Is an alkaline phosphatase (ALP) level of 24 considered high?

Alkaline Phosphatase Level of 24 is LOW, Not High

A level of 24 for alkaline phosphatase is not high but actually significantly low, which may indicate hypophosphatasia or other conditions requiring further evaluation. 1

Understanding Alkaline Phosphatase Reference Ranges

According to clinical guidelines, alkaline phosphatase (ALP) levels are considered elevated when:

• ≥2 times the upper limit of normal (ULN) 1
• Particularly concerning when accompanied by elevated gamma-glutamyl transpeptidase (GGT) in the absence of bone disease

In contrast, low ALP levels (below the age/gender-specific reference range) are not typically flagged by laboratories as abnormal 2, despite their potential clinical significance.
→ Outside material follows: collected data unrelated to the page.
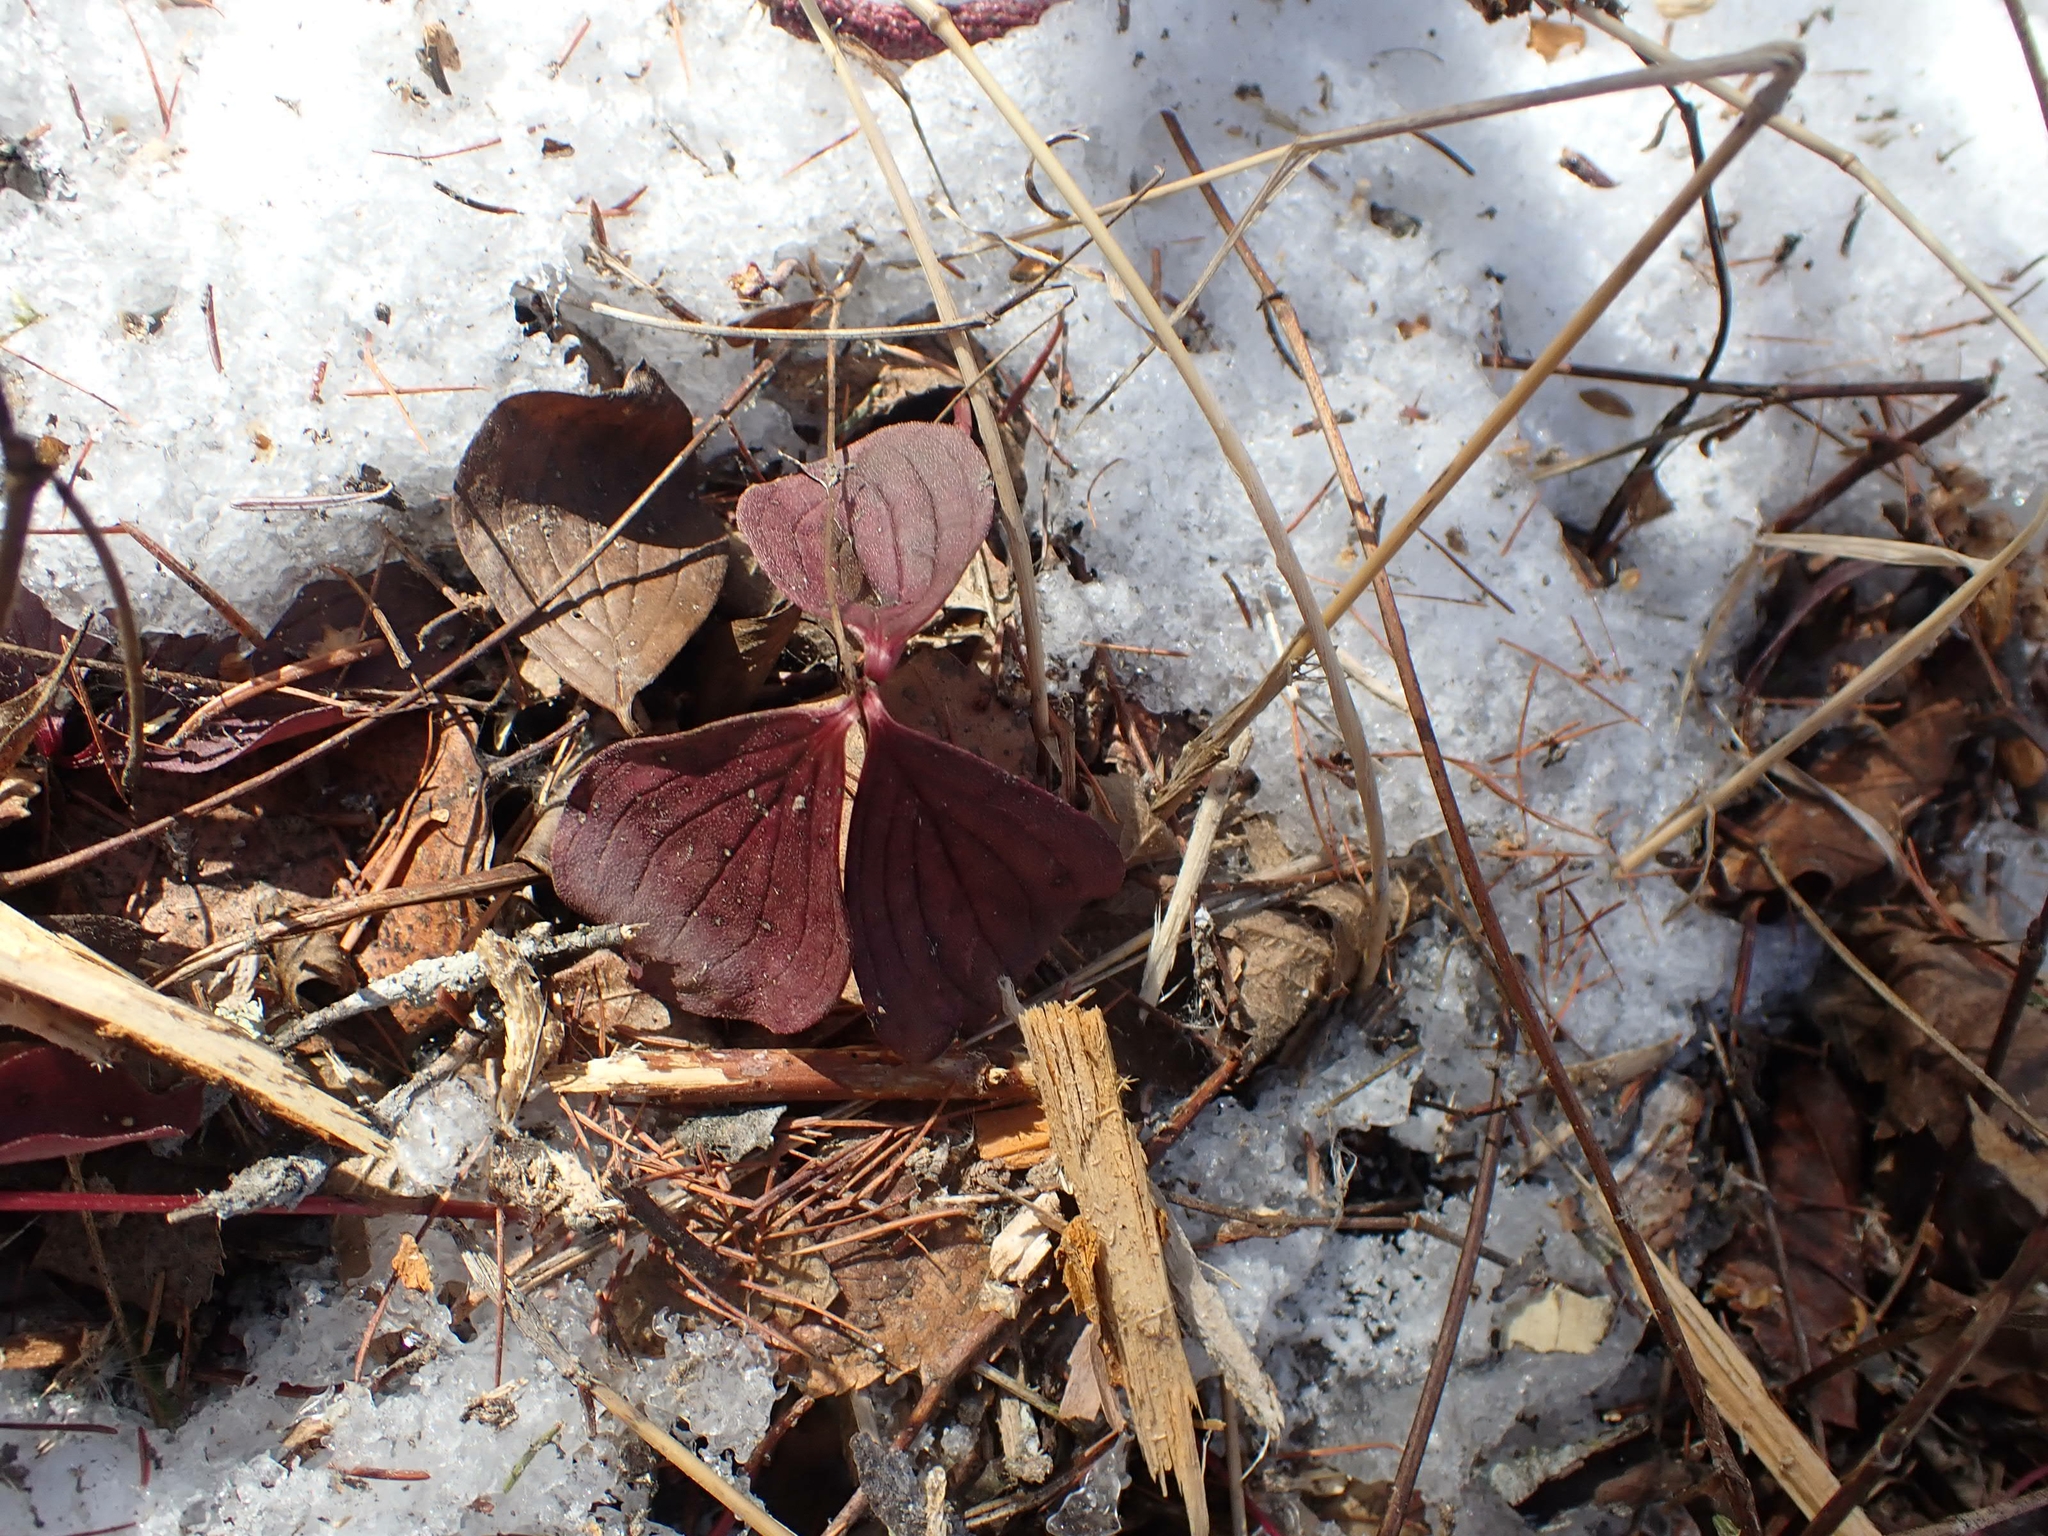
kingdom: Plantae
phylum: Tracheophyta
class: Magnoliopsida
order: Cornales
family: Cornaceae
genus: Cornus
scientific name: Cornus canadensis
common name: Creeping dogwood
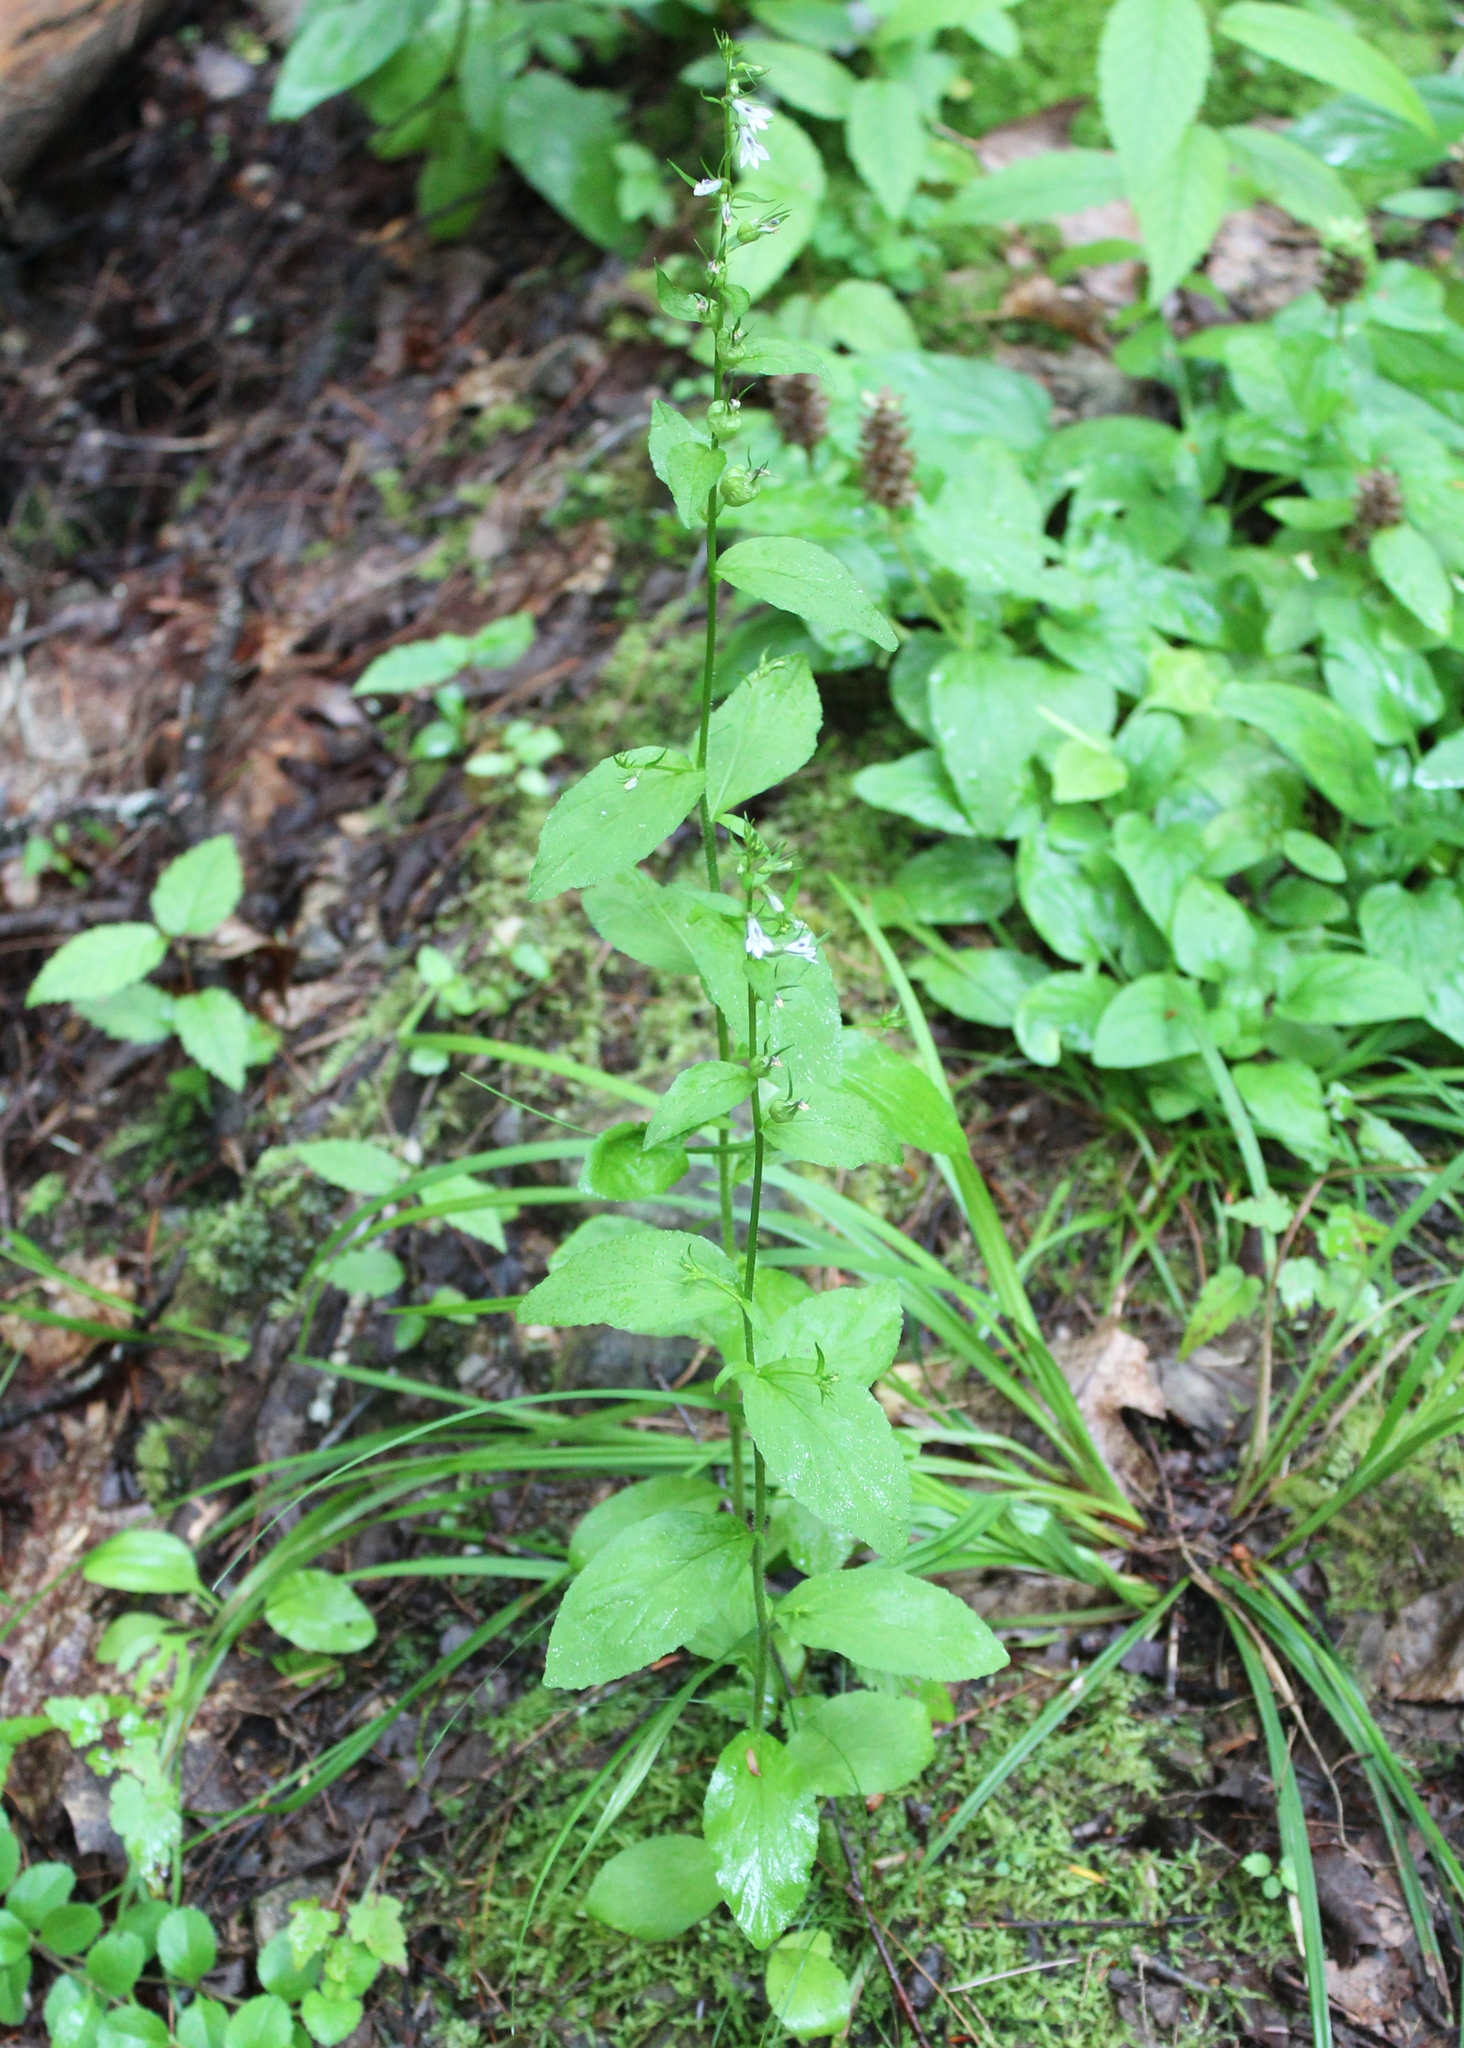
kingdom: Plantae
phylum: Tracheophyta
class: Magnoliopsida
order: Asterales
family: Campanulaceae
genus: Lobelia
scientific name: Lobelia inflata
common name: Indian tobacco
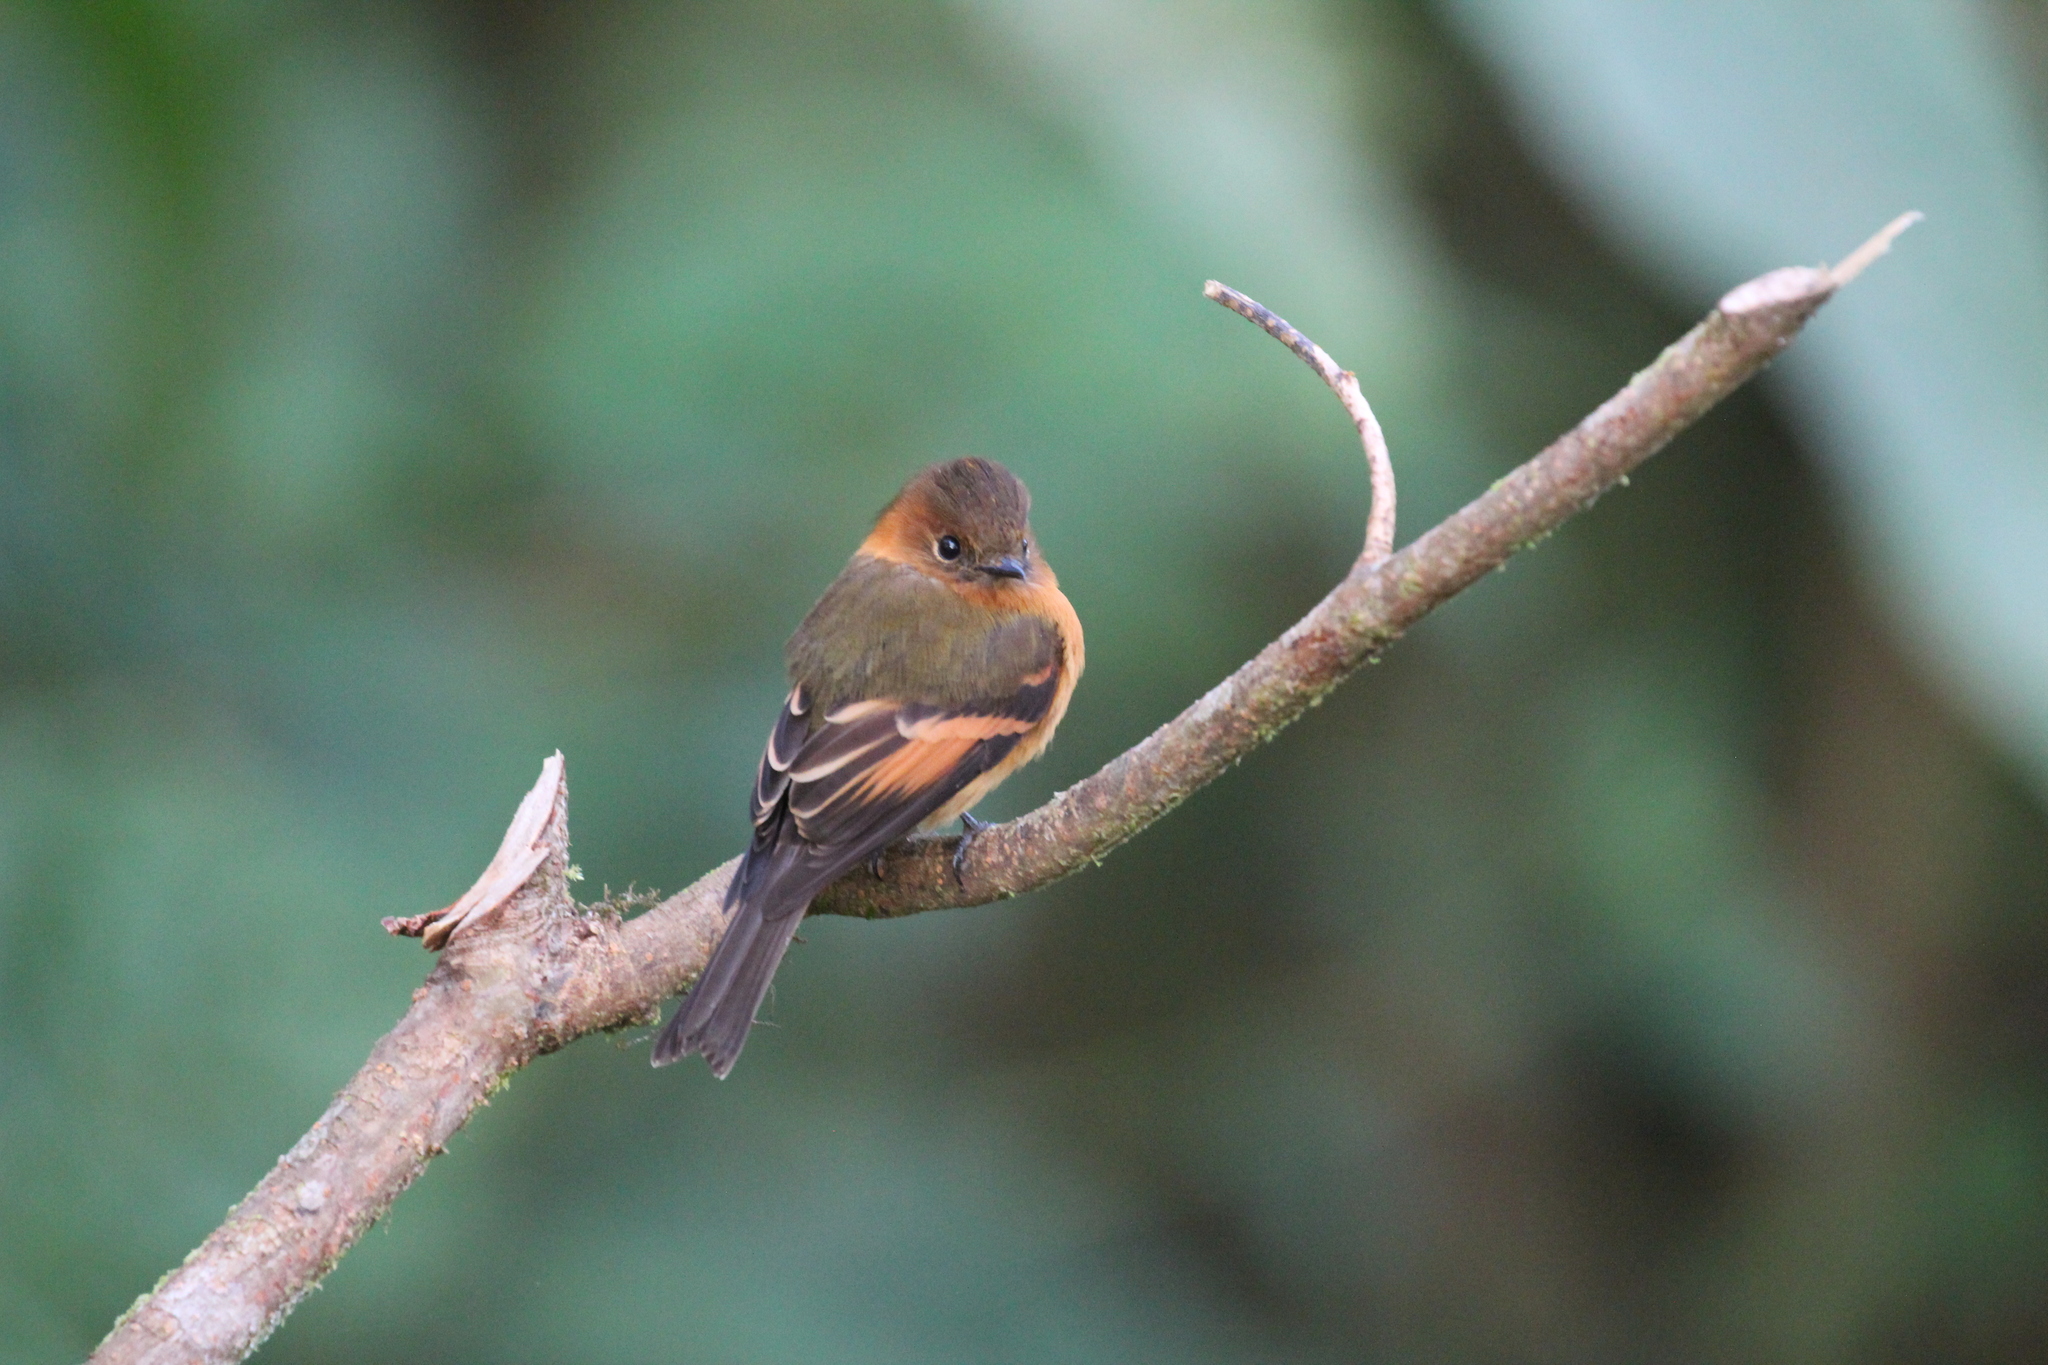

Clinical Significance of Low ALP

Potential Causes of Low ALP

• Genetic causes:

  • Hypophosphatasia (HPP) - most common genetic cause due to pathogenic variants in the ALPL gene 3
  • Present in approximately 50% of adults with unexplained low ALP 4

• Acquired causes:

  • Malnutrition
  • Vitamin and mineral deficiencies
  • Endocrine disorders
  • Medication effects (including antiresorptives)
  • Severe acute injuries or diseases 3

Clinical Manifestations

Patients with low ALP may present with:

• Mild musculoskeletal pain
• Tooth loss (more common in those with ALPL mutations - 48% vs 12%) 4
• Adult forms of hypophosphatasia may include:
  • Skeletal pain
  • Chondrocalcinosis
  • Calcific periarthritis
  • Dental problems
  • Stress fractures 3

Diagnostic Approach for Low ALP

1. Confirm persistently low levels:

   • Repeat testing to ensure the finding is consistent
   • Note that liver disease can sometimes mask low ALP by causing elevation 5

2. Laboratory assessment:

   • Measure ALP substrates:
     • Pyridoxal phosphate (PLP)
     • Pyrophosphate
     • Phosphoethanolamine (PEA) 3
   • Check serum calcium and phosphate levels (hyperphosphatemia and hypercalcemia may be present) 4

3. Genetic testing:

   • Consider ALPL gene analysis if clinical suspicion for hypophosphatasia exists 3
   • Missense mutations are most common (86%) 4

Clinical Implications

Interestingly, patients with chronic liver disease who have consistently low ALP levels may show less biochemical evidence of active disease, with lower serum aminotransferase and bilirubin levels 6. However, this finding requires further investigation.

Important Caveat

Unlike elevated ALP levels, which are routinely flagged by laboratories as abnormal, low ALP levels are commonly not flagged, potentially leading to delayed or missed diagnosis of conditions like hypophosphatasia 2. This is particularly concerning as effective treatments for conditions like HPP are now available.

Recommendation

For a patient with an ALP level of 24:

1. Confirm the finding with repeat testing
2. Assess for clinical manifestations associated with low ALP
3. Consider measuring ALP substrates (PLP, PEA)
4. Consider genetic testing for ALPL mutations if clinically indicated
5. Evaluate for other causes of low ALP including nutritional and endocrine disorders

This approach will help determine the clinical significance of this laboratory finding and guide appropriate management.